PokerStars faces allegations of €300m fraud and tax evasion

12 March 2015

PokerStars, the online gaming brand owned by Amaya Gaming, has been accused of large-scale fraud and tax evasion totalling €300 million ($318.4 million) by financial authorities in Italy.

According to various reports, the tax fraud was run through Malta and the Isle of Man, which in turn meant Italy missed out on a sizeable amount of tax income between 2009 and 2014.

Rome’s financial police, the Guardia di Finanza del Comando Provinciale di Roma, said PokerStars' managing director has been accused of both fraud and tax evasion.

Authorities said the €300 million in revenue, which was earned in Italy and therefore should have been taxable in the country, was undeclared by PokerStars.

Allegations have been raised following an investigation into transactions linked to Halfords Media Italy, the Italian national subsidiary of PokerStars.

Halfords is said to have hidden taxable income by decreasing the value of services rendered to its PokerStars parent company, which in turn meant it was able to move taxable income the operators earned in Italy to Malta and the Isle of Man.

Authorities in Italy allege that Halfords purposely misreported part of its revenue in order to avoid high gambling tax rates in the country.

Investigators have claimed this was done by using transfer price methods to move income to Malta and the Isle of Man, while at the same time keeping the costs in Italy.
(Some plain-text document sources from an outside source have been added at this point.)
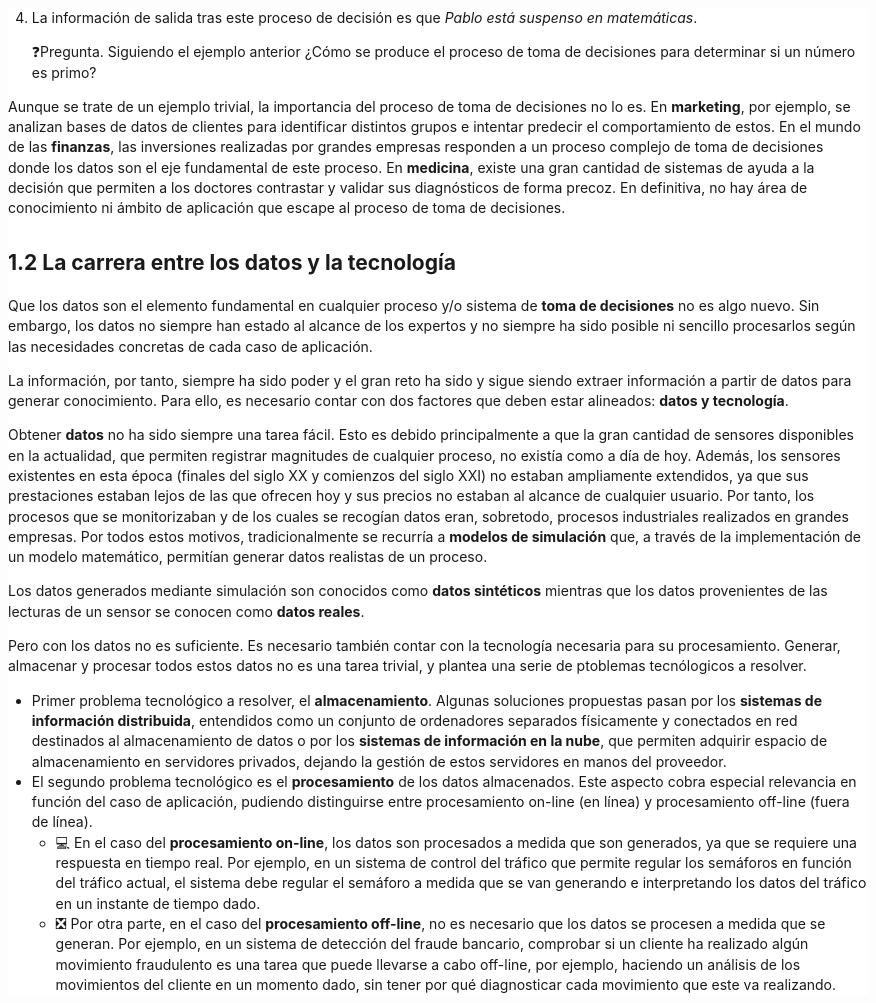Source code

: 4. La información de salida tras este proceso de decisión es que _Pablo está suspenso en matemáticas_.

     ❓Pregunta. Siguiendo el ejemplo anterior ¿Cómo se produce el proceso de toma de decisiones para determinar si un número es primo?

Aunque se trate de un ejemplo trivial, la importancia del proceso de toma de decisiones no lo es. En **marketing**, por ejemplo, se analizan bases de datos de clientes para identificar distintos grupos e intentar predecir el comportamiento de estos. En el mundo de las **finanzas**, las inversiones realizadas por grandes empresas responden a un proceso complejo de toma de decisiones donde los datos son el eje fundamental de este proceso. En **medicina**, existe una gran cantidad de sistemas de ayuda a la decisión que permiten a los doctores contrastar y validar sus diagnósticos de forma precoz. En definitiva, no hay área de conocimiento ni ámbito de aplicación que escape al proceso de toma de decisiones.

## 1.2 La carrera entre los datos y la tecnología

Que los datos son el elemento fundamental en cualquier proceso y/o sistema de **toma de decisiones** no es algo nuevo. Sin embargo, los datos no siempre han estado al alcance de los expertos y no siempre ha sido posible ni sencillo procesarlos según las necesidades concretas de cada caso de aplicación.

La información, por tanto, siempre ha sido poder y el gran reto ha sido y sigue siendo extraer información a partir de datos para generar conocimiento. Para ello, es necesario contar con dos factores que deben estar alineados: **datos y tecnología**.

Obtener **datos** no ha sido siempre una tarea fácil. Esto es debido principalmente a que la gran cantidad de sensores disponibles en la actualidad, que permiten registrar magnitudes de cualquier proceso, no existía como a día de hoy. Además, los sensores existentes en esta época (finales del siglo XX y comienzos del siglo XXI) no estaban ampliamente extendidos, ya que sus prestaciones estaban lejos de las que ofrecen hoy y sus precios no estaban al alcance de cualquier usuario. Por tanto, los procesos que se monitorizaban y de los cuales se recogían datos eran, sobretodo, procesos industriales realizados en grandes empresas. Por todos estos motivos, tradicionalmente se recurría a **modelos de simulación** que, a través de la implementación de un modelo matemático, permitían generar datos realistas de un proceso.

Los datos generados mediante simulación son conocidos como **datos sintéticos** mientras que los datos provenientes de las lecturas de un sensor se conocen como **datos reales**.

Pero con los datos no es suficiente. Es necesario también contar con la tecnología necesaria para su procesamiento. Generar, almacenar y procesar todos estos datos no es una tarea trivial, y plantea una serie de ptoblemas tecnólogicos a resolver.

 - Primer problema tecnológico a resolver, el **almacenamiento**. Algunas soluciones propuestas pasan por los **sistemas de información distribuida**, entendidos como un conjunto de ordenadores separados físicamente y conectados en red destinados al almacenamiento de datos o por los **sistemas de información en la nube**, que permiten adquirir espacio de almacenamiento en servidores privados, dejando la gestión de estos servidores en manos del proveedor.
 - El segundo problema tecnológico es el **procesamiento** de los datos almacenados. Este aspecto cobra especial relevancia en función del caso de aplicación, pudiendo distinguirse entre procesamiento on-line (en línea) y procesamiento off-line (fuera de línea). 
   * 💻 En el caso del **procesamiento on-line**, los datos son procesados a medida que son generados, ya que se requiere una respuesta en tiempo real. Por ejemplo, en un sistema de control del tráfico que permite regular los semáforos en función del tráfico actual, el sistema debe regular el semáforo a medida que se van generando e interpretando los datos del tráfico en un instante de tiempo dado.
   * ❎ Por otra parte, en el caso del **procesamiento off-line**, no es necesario que los datos se procesen a medida que se generan. Por ejemplo, en un sistema de detección del fraude bancario, comprobar si un cliente ha realizado algún movimiento fraudulento es una tarea que puede llevarse a cabo off-line, por ejemplo, haciendo un análisis de los movimientos del cliente en un momento dado, sin tener por qué diagnosticar cada movimiento que este va realizando.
Speaking yesterday, Eric Hollreiser, head of corporate communication at PokerStars, is reported to have said that the company is confident that the issue will be resolved.

“PokerStars has been working with Italian tax authorities since they launched an audit several years ago,” Hollreiser said according go The Malta Independent newspaper.

“We have operated in compliance with the applicable local tax regulations and have paid €120 million over the period covered by the audit.”

PokerStars’ parent company Amaya Gaming has also issued a response to the allegations by stating that the tax dispute is not something it was aware of prior to its acquisition of the operator last year.

In a statement, Amaya said: “The tax dispute relates to operations of PokerStars dating from before the acquisition of the company by Amaya in August 2014.

“The merger agreement related to that transaction provides remedies to address certain income tax and other liabilities that might occur post-closing but stemming from operations prior to the date of acquisition, including monies held in escrow as initial sources for indemnification.

“The current tax dispute is something Amaya was aware of prior to the transaction.

“Amaya does not anticipate that these tax issues would apply to future fiscal periods.

“The company's operations continue as usual on and it remains focused on delivering the most popular online poker service in the Italian market.”